Chaos - A Nonlinear Approach

Discussion in 'Trading' started by rlb21079, Sep 20, 2003.

  1. You've got it! :D :p

    Noise, offering almost the cheapest hourly wage, is just annoying! :mad:
     
    #31     Sep 21, 2003
  2. To make a Cantor set, you start with the interval of numbers from zero to one, represented by a line segment. Then you remoce the middle third. That leaves two segments, and you remove the middle third of each (...). That leaves four segments, and you remove the middle third of each - and so on to infinity. What remains? A strange "dust" of points, arranged in clusters, infinitely many yet infinitely sparse. Mandelbrot was thinking of transmission errors as a Cantor set arranged in time.
    This highly abstract description had practical weight for scientists trying to decide between different strategies of controlling error.

    The Nile suffers unusually great variatiion, flooding heavily in some years and subsiding in others. Mandelbrot classified the variation in terms of two kinds of effects, common in economics as well, which he called the Noah and Joseph Effects.
    The Noah Effect means discontinuity: when a quantity changes, it can change almost arbitrarily fast. Economists traditionally imagined that prices change smoothly - rapidly or slowly, as the case may be, but smoothly in the sense that they pass through all the intervening levels on their was from one point to another.
    ...
    But it was wrong. Prices can change in instantaneous jumps, as swiftly as a piece of news can flash across a teletype wire and a thousand brokers can change their minds. A stock market strategy was doomed to fail, Mandlebrot argued, if it assumed a stock would have to sell for $50 at some point on its way down from $60 to $10.

    The Joseph Effect means persistence. "There came seven years of great plenty throughout the land of Egypt. And there shall arise after them seven years of famine." If the Biblical legend meant to imply periodicity, it was oversimplified, of course. But floods and droughts do persist. Despite an underlying randomness, the longer a place as suffered drought, the likelier it is to suffer more. Furthermore, mathematical analysis of the Nile's height showed that persistence applied over centuries as well as decades. The Noah and Joseph Effects push in different direction, but they add up to this: trends in nature are real, but they can vanish as quickly as they come.
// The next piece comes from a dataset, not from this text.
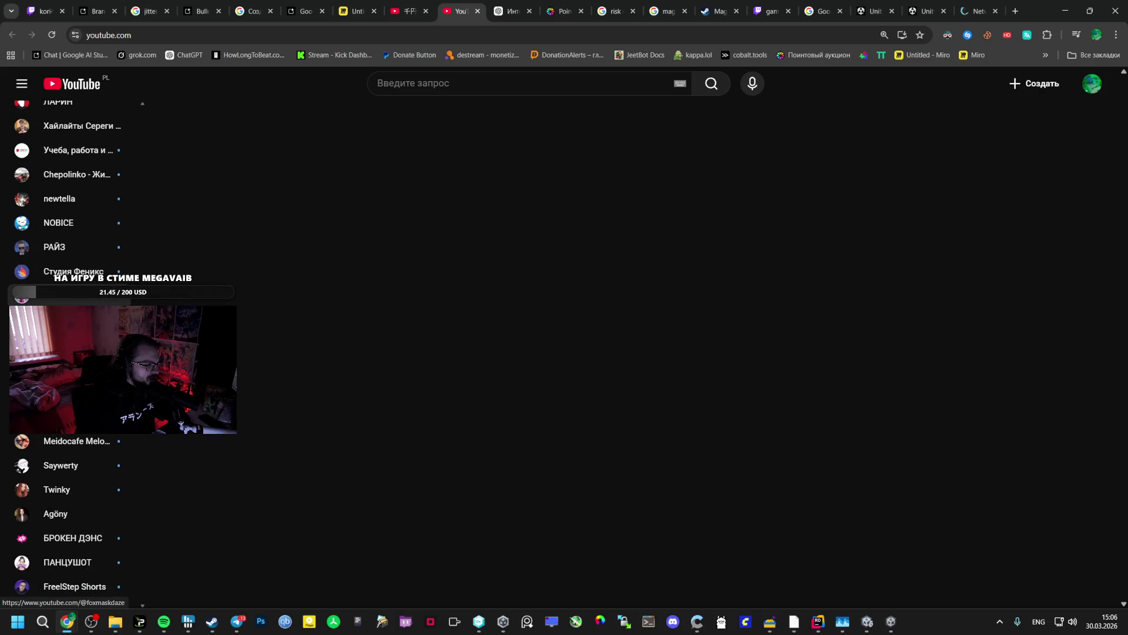
scroll(65, 261, "down", 4)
    -an excerpt from Chaos by James Gleick
     
    #32     Sep 21, 2003
  3. CalTrader

    CalTrader Guest

    Having worked on this stuff for several years (and currently) here is my opinion.

    Some types of nonlinear techniques may help with discerning some useful patterns and helping with developing trading strategies for a particular market but they do not remove the requirement for experienced trader oversight. Yes its true that some groups with large capital built semi-automated systems that were/are profitable. For the average trader trading smaller accounts the techiques used by these groups will not help much.

    The best introductory texts that I know of are those by devaney, Gulick, and the classic reference by Guckenhiemer annd Holmes. A good study of the details of the logistic equation in Gulick - or you can go the reference literature for papers by York who at the time I studied this was at the University of Maryland College Park- is probably the best way to approach the subject.
     
    #33     Sep 21, 2003
    ken331 likes this.
  4. #34     Sep 21, 2003
  5. thankyou bd, very interesting.
     
    #35     Sep 21, 2003
  6. I like helping, lol.
     
    #36     Sep 21, 2003
  7. Thought:

    Some modelling techniques would be mainly suitable for long term projections which is hard to derive useful strategies for precision trading (,particularly by general traders).

    This requires a very very fat account to back up, otherwise would face hugh risk/uncertainty when confidence is tested by encountering false signals, i.e. noise. :confused:

    I think the markets would have no obligations to humbly follow whatever projections by any Long-term models. :mad:

    Statistically (based on my previous reading), sometimes not even ever close!!! :D
     
    #37     Sep 21, 2003
  8. damir00

    damir00 Guest

    i don't accept that statement. a signal is something interpreted from the market, it is not the market itself, you cannot look at a broken signal and say the market is "noisy", all you can say is...the signal is broken.

    before you can even define what noise in the marketplace is, you have to define what non-noise in the marketplace is. and how can there be noise in the market when the market is always right? :)
     
    #38     Sep 22, 2003
  9. :D I would have no problems to accept that a noise is a broken or failed signal! :mad:

    Since the market is always right, noise basically would be the only thing to make us wrong, supposing we're always on the same side as the market goes.

    I would guess, it's due to practically no one would want to change side immediately after a potential signal/noise emerges! :confused:
     
    #39     Sep 22, 2003
  10. Hi,

    We could go on endlessly like this. I suppose that if you talk about "signals and noise" you want to do this in the context of what is meant by these in system science. Damir is correct in this. Simply tell us what your "market"signal is, what your "observation"signal is and I 'll tell you what the "noise" is. I don't want to sound too negative, but there is really no point in pretending to manipulate supposedly rigorously defined concepts and not really knowing what we are talking about.